Even despite the legality, Kemp said, because Jeremy Corbyn’s leadership led to anti-Zionism and antisemitism with the Labour Party, it has a strongly held anti-Israel views now being applied to the question of sovereignty. While some MPs are inclined to oppose anything Israel does—and there are indeed Jewish leaders against the plan as well, explained Kemp—some British Jews are hesitant to support the plan out of fear of being scapegoated for Israel’s decisions.
“When Israel is accused of illegal war crimes, as it is so frequently is, that has an impact in the world and in Britain as well, with fears of increased violence in Israel and antisemitism in the U.K.,” said Kemp.
‘A lot of hostility’ towards Israel in Europe
Royi Gutkin, an Israeli-born Londoner who has lived in England for 30 years, told JNS that he supports the decision “with a heavy heart.”

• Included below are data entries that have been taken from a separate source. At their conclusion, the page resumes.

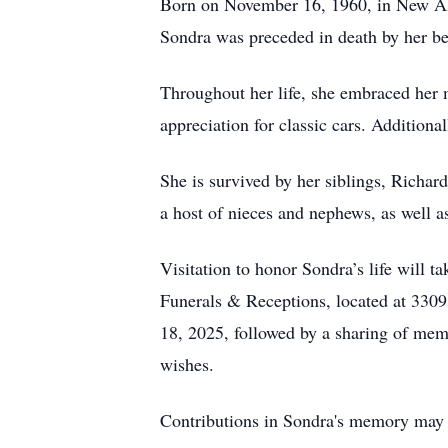
Born on November 16, 1960, in New Alb
Sondra was preceded in death by her 
Throughout her life, she embraced her 
appreciation for classic cars. Addition
She is survived by her siblings, Richa
a host of nieces and nephews, as well 
Visitation to honor Sondra’s life will
Funerals & Receptions, located at 3309
18, 2025, followed by a sharing of memo
wishes.
Contributions in Sondra's memory may 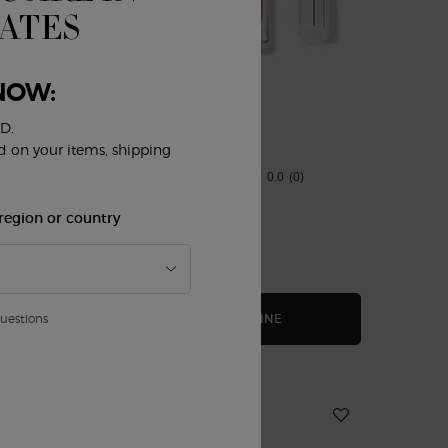
TATES
NOW:
D.
LIP DUO
ed on your items, shipping
0.0
(0)
region or country
$ 114.00
AU DE PARFUM GIFT SET
LIP DUO
BUY THE ROUTINE
questions
NEW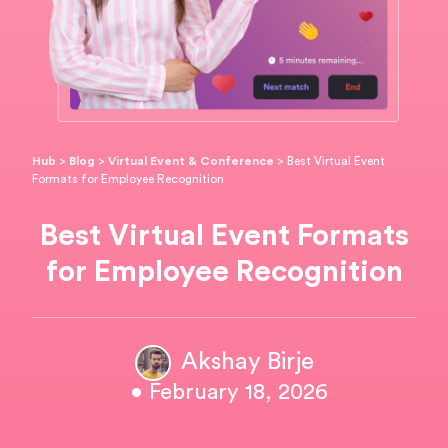
Hub
>
Blog
>
Virtual Event & Conference
>
Best Virtual Event
Formats for Employee Recognition
Best Virtual Event Formats
for Employee Recognition
Akshay Birje
• February 18, 2026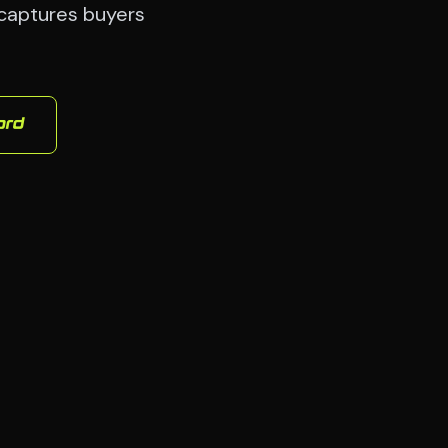
 captures buyers
ord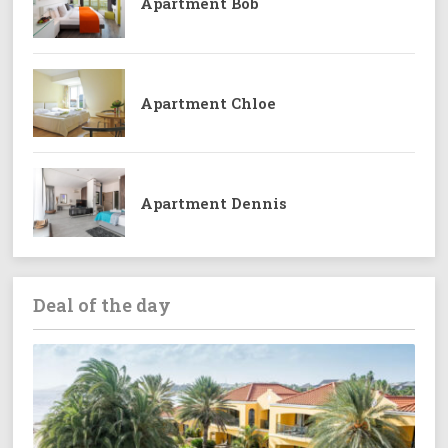
Apartment Bob
Apartment Chloe
Apartment Dennis
Deal of the day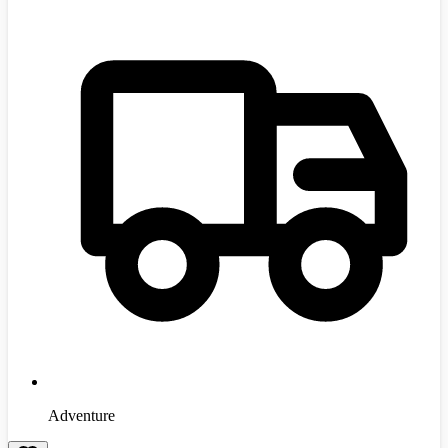
Adventure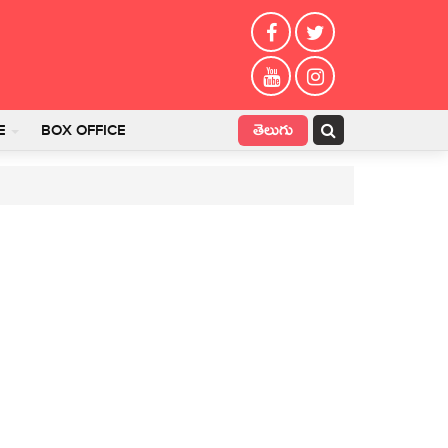
తెలుగు
E
BOX OFFICE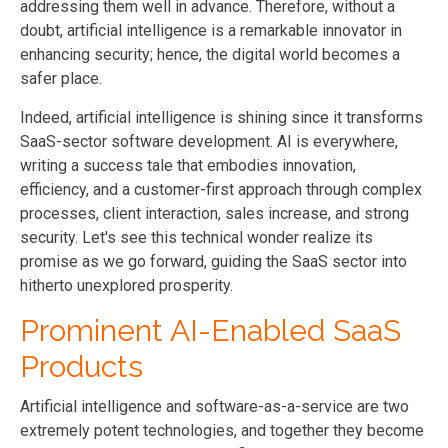
addressing them well in advance. Therefore, without a
doubt, artificial intelligence is a remarkable innovator in
enhancing security; hence, the digital world becomes a
safer place.
Indeed, artificial intelligence is shining since it transforms
SaaS-sector software development. AI is everywhere,
writing a success tale that embodies innovation,
efficiency, and a customer-first approach through complex
processes, client interaction, sales increase, and strong
security. Let's see this technical wonder realize its
promise as we go forward, guiding the SaaS sector into
hitherto unexplored prosperity
.
Prominent AI-Enabled SaaS
Products
Artificial intelligence and software-as-a-service are two
extremely potent technologies, and together they become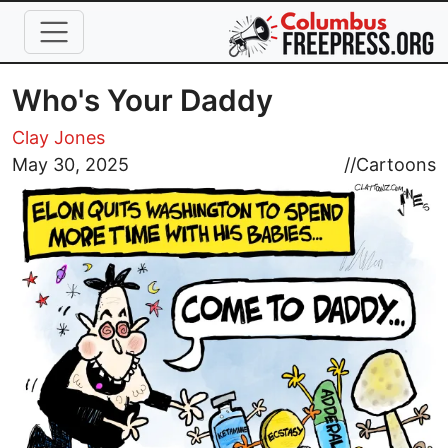
Skip to main content
Who's Your Daddy
Clay Jones
Image
May 30, 2025
//
Cartoons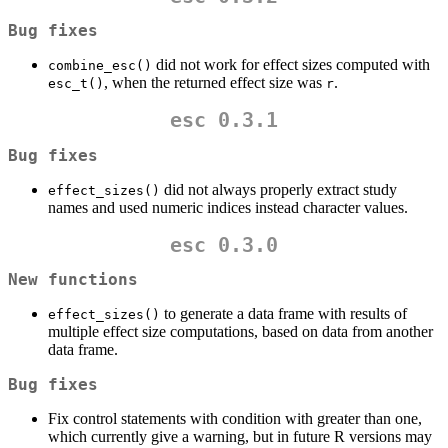
Bug fixes
did not work for effect sizes computed with
combine_esc()
, when the returned effect size was
.
esc_t()
r
esc 0.3.1
Bug fixes
did not always properly extract study
effect_sizes()
names and used numeric indices instead character values.
esc 0.3.0
New functions
to generate a data frame with results of
effect_sizes()
multiple effect size computations, based on data from another
data frame.
Bug fixes
Fix control statements with condition with greater than one,
which currently give a warning, but in future R versions may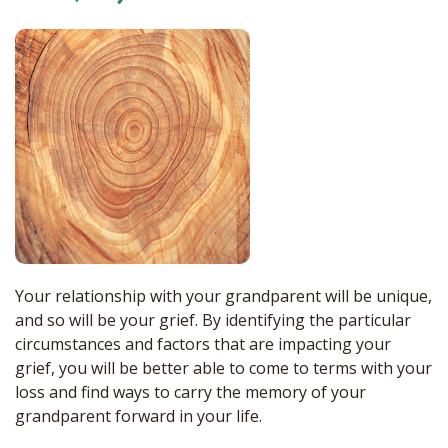
Your relationship with your grandparent will be unique,
and so will be your grief. By identifying the particular
circumstances and factors that are impacting your
grief, you will be better able to come to terms with your
loss and find ways to carry the memory of your
grandparent forward in your life.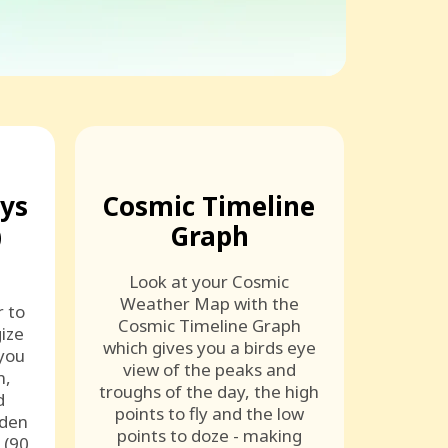
ays
Cosmic Timeline
)
Graph
Look at your Cosmic
Weather Map with the
r to
Cosmic Timeline Graph
ize
which gives you a birds eye
 you
view of the peaks and
n,
troughs of the day, the high
d
points to fly and the low
lden
points to doze - making
 (90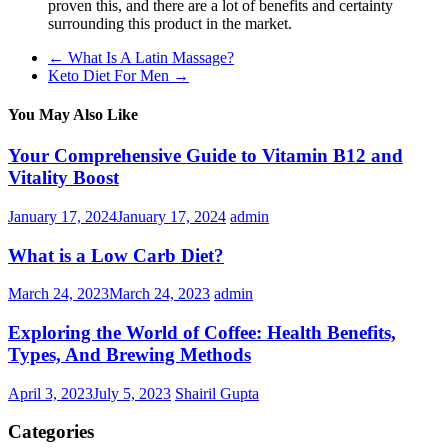
proven this, and there are a lot of benefits and certainty
surrounding this product in the market.
←
What Is A Latin Massage?
Keto Diet For Men
→
You May Also Like
Your Comprehensive Guide to Vitamin B12 and
Vitality Boost
January 17, 2024
January 17, 2024
admin
What is a Low Carb Diet?
March 24, 2023
March 24, 2023
admin
Exploring the World of Coffee: Health Benefits,
Types, And Brewing Methods
April 3, 2023
July 5, 2023
Shairil Gupta
Categories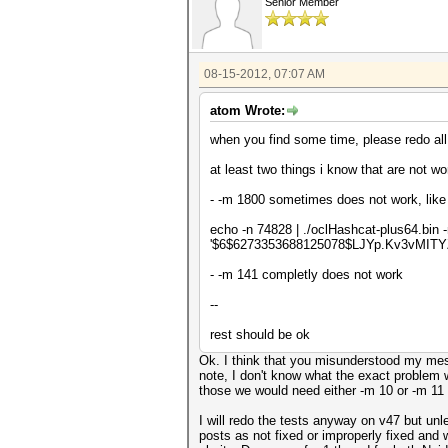
Senior Member
08-15-2012, 07:07 AM
atom Wrote:
when you find some time, please redo all t
at least two things i know that are not wo
- -m 1800 sometimes does not work, like 
echo -n 74828 | ./oclHashcat-plus64.bin
'$6$6273353688125078$LJYp.Kv3vMIT
- -m 141 completly does not work
--
rest should be ok
Ok. I think that you misunderstood my mess
note, I don't know what the exact problem w
those we would need either -m 10 or -m 11
I will redo the tests anyway on v47 but unl
posts as not fixed or improperly fixed and w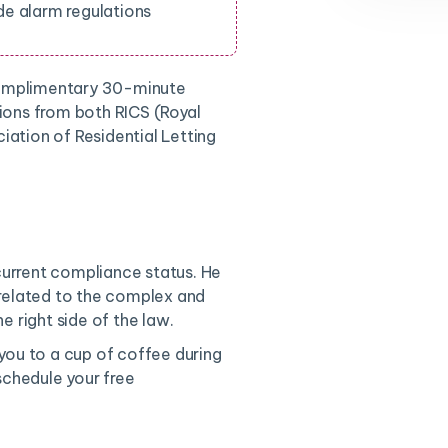
e alarm regulations
complimentary 30-minute
tions from both RICS (Royal
iation of Residential Letting
current compliance status. He
 related to the complex and
e right side of the law.
 you to a cup of coffee during
chedule your free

Though he is a religious Zionist and not ideologically opposed, he admitted having “grave concerns about the potential response of West Bank Palestinians” and would have favoured instead a slower, staged process.
Additionally, he stated, those outside of the “Jewish Orthodox bubble” are likely to be unsupportive given the poor PR on Israel’s part, and “because it sounds like a very aggressive move that would never have gone ahead with any other republican or democratic US administration.”
Though the concern of backlash is understandable, Kemp said, he doubts that “the sky will fall,” predicting only minor attempts at violence and increased rocket fire, “similar to the reaction to the U.S. embassy move and recognition of the Golan Heights.”
According to British Jewish researcher David Collier, who works to combat antisemitism online and within the British Jewish community, while the vast majority are Zionist, is a “vocal minority of people on the left that make far more noise, put petitions together and have a well-oiled machine,” that makes the news, “silencing the majority of people who don’t have knowledge and who stay quiet.”
British Jews fall into two camps, he told JNS. The first opposes the application of sovereignty, applying the Oslo and land for peace paradigm. “They, sitting in London in their comfortable coffee shops, dictate ethically what is best for Israel. And to them I say if you want to make a difference in Israeli policy, go make aliyah, you have the right.”
The other camp, which he believes is the majority of British Jews, believes that the land is Israel’s historically and legally, and acknowledges that Israel is a functioning and competent democracy that has the right to decide.
This majority, said Kemp, is vital to Israel as Israel is to Britain.
In the context of “a lot of hostility” towards Israel in Europe, said Kemp, Britain helps to mitigate the negativity with a vast amount of trade and diplomacy with the Jewish state. “Britain is Israel’s closest friend in Europe and has worked to stop countries from supporting anti-Israel diplomatic measures in the U.N.,” he emphasized. “It can only be beneficial to maintain good relations.”